Foto de Valter Vinagre
Castro de Vigo*

            À memória de Dulce Matos

A baía contemplada desde o relvado em círculo do Castro de Vigo

sob uma luz de junho isenta de sombras

hostis ao esplendor diurno,

surpreende o visitante inédito

pela ambição de espaço e de paisagem que ele ali descobre.

 

Vindas do interior do Castro

isto é: do lado sombrio da História,

cento e trinta e seis vozes do coro dos fantasmas

assombram com gritos

(sonoros nas palavras lapidares)

toda aquela encenação

em prol da hegemonia das cores fulgurantes.

 

Cento e trinta e seis gritos e disparos

devolvem subitamente o forasteiro

à insuportável melancolia  das trevas.

 

A baía de sonho contemplada do Castro

celebra a volúpia ociosa do mar de junho

 rente à presença intemporal da infâmia

e do eco, para sempre obstinado, do seu ruído.  

 

Tudo tão longe e tão perto.  

 

                                                           Vigo, 26/ 6/2016

 

*A tertúlia lisboeta Cais de Culturas, criada por Dulce Matos (1938-2009) em 1995, também conhecida por Tertúlia d’A Valenciana por ser no restaurante com este nome que promove uma vez por mês jantares temáticos, organizou uma reunião na Galiza, cumprindo-se assim, sob coordenação de Graça Nunes, um desejo da malograda fundadora.

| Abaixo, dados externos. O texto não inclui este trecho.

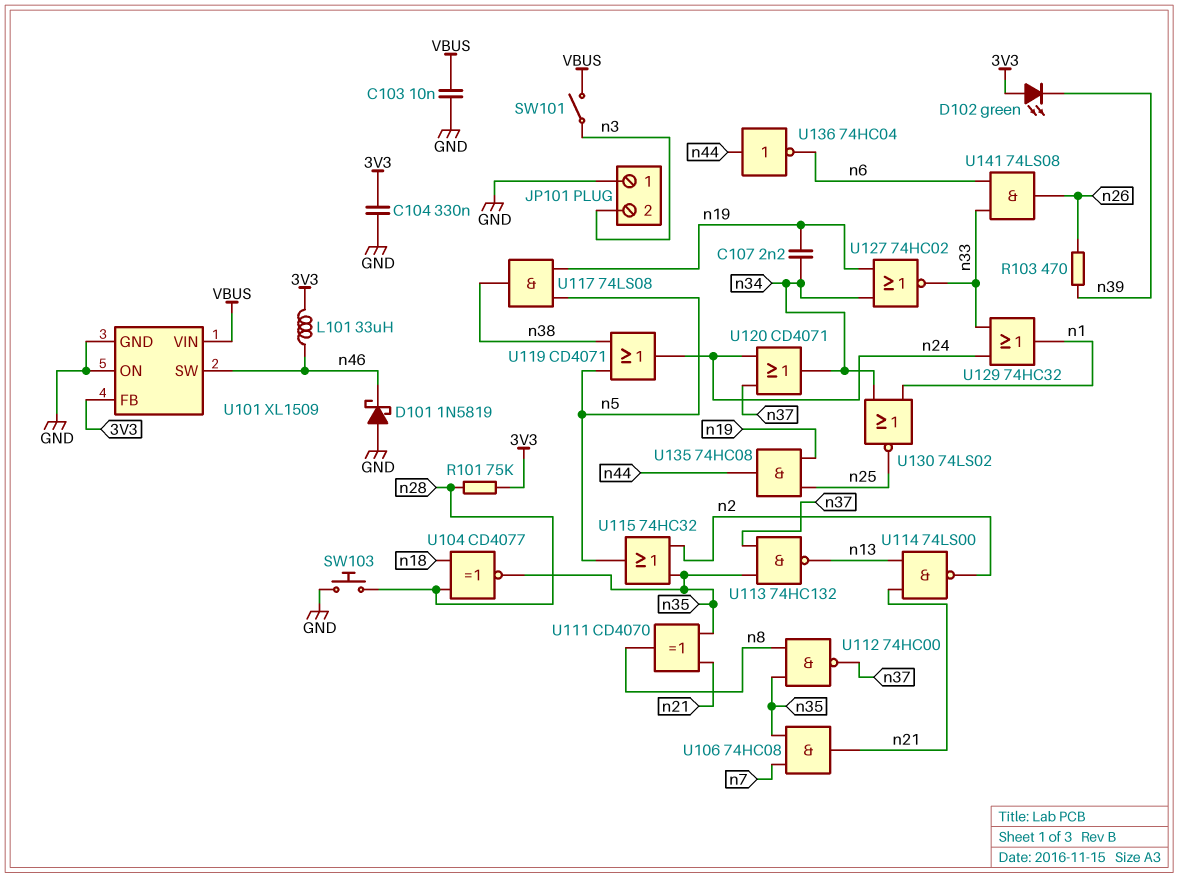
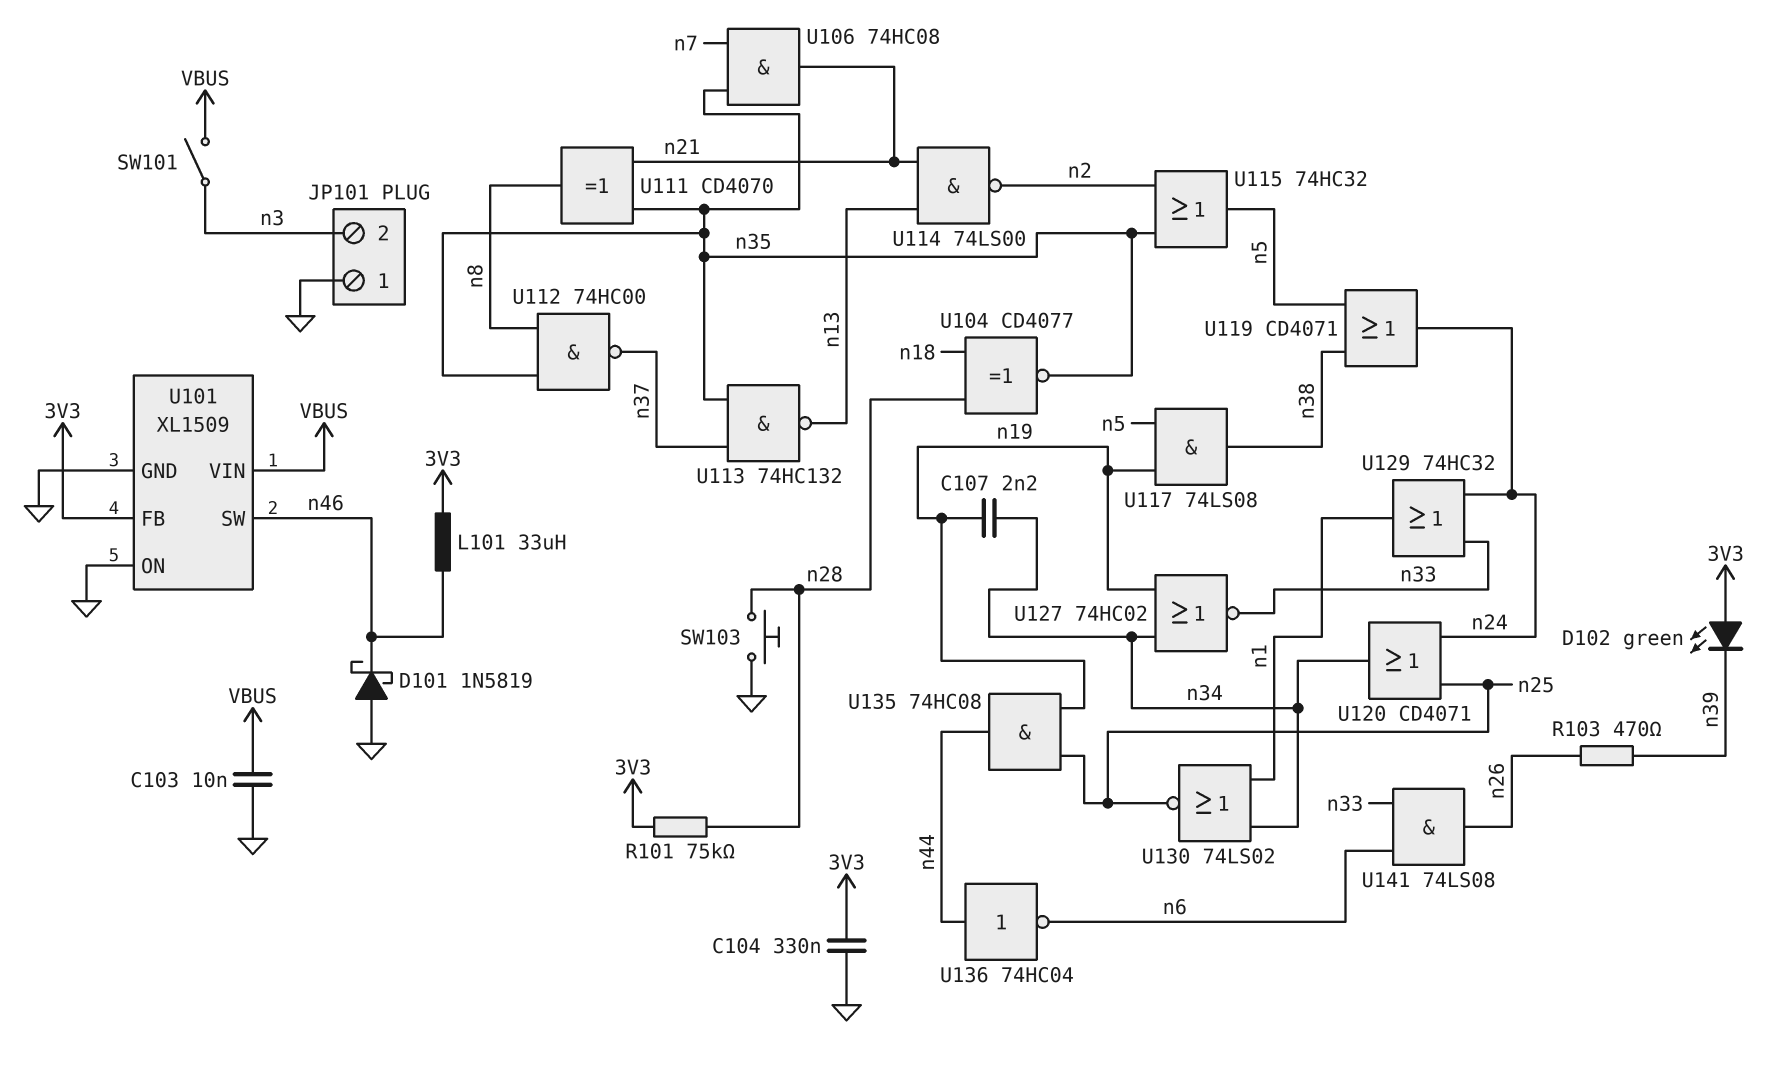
U120: OR CD4071 (in n24, in n37, out n34) -> OR CD4071 (in n24, in n25, out n34)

Uma representação de nove pessoas deslocou-se a Vigo em 25 e 26 de Junho passado, cabendo ao Centro Português de Vigo a orientação da estada dos portugueses no lado galego.

O principal orador na sessão da noite de 25, Bernardino (motorista, historiador, cicerone, orador de verbo fácil – do coloquial ao erudito – e privilegiado por memória e sabedoria notáveis) dissertou acerca de raízes históricas comuns para centrar depois a sua intervenção no tema Os Museus de Vigo.

A fotografia reproduz a lápida que no Castro de Vigo inspirou o poema acima. J. C.

Júlio Conrado. Ficcionista, ensaísta, poeta . Olhão, 26.11.1936 . Publicou o primeiro livro de ficção em 1963 e o primeiro ensaio na imprensa de âmbito nacional em 1965 (Diário de Lisboa). Exerceu a crítica literária em vários jornais diários de referência e em jornais e revistas especializados como Colóquio Letras, Jornal de Letras e Vida Mundial. Participação em colóquios e congressos internacionais. Participação como jurado nos principais prémios literários portugueses. Membro da Associação Portuguesa de Escritores, Associação Internacional dos Críticos Literários, Associação Portuguesa dos Críticos Literários e Pen Clube Português. A sua obra ensaística, ficcional e poética está reunida numa vintena de livros. Alguns livros e ensaios foram traduzidos em francês, alemão, húngaro e inglês.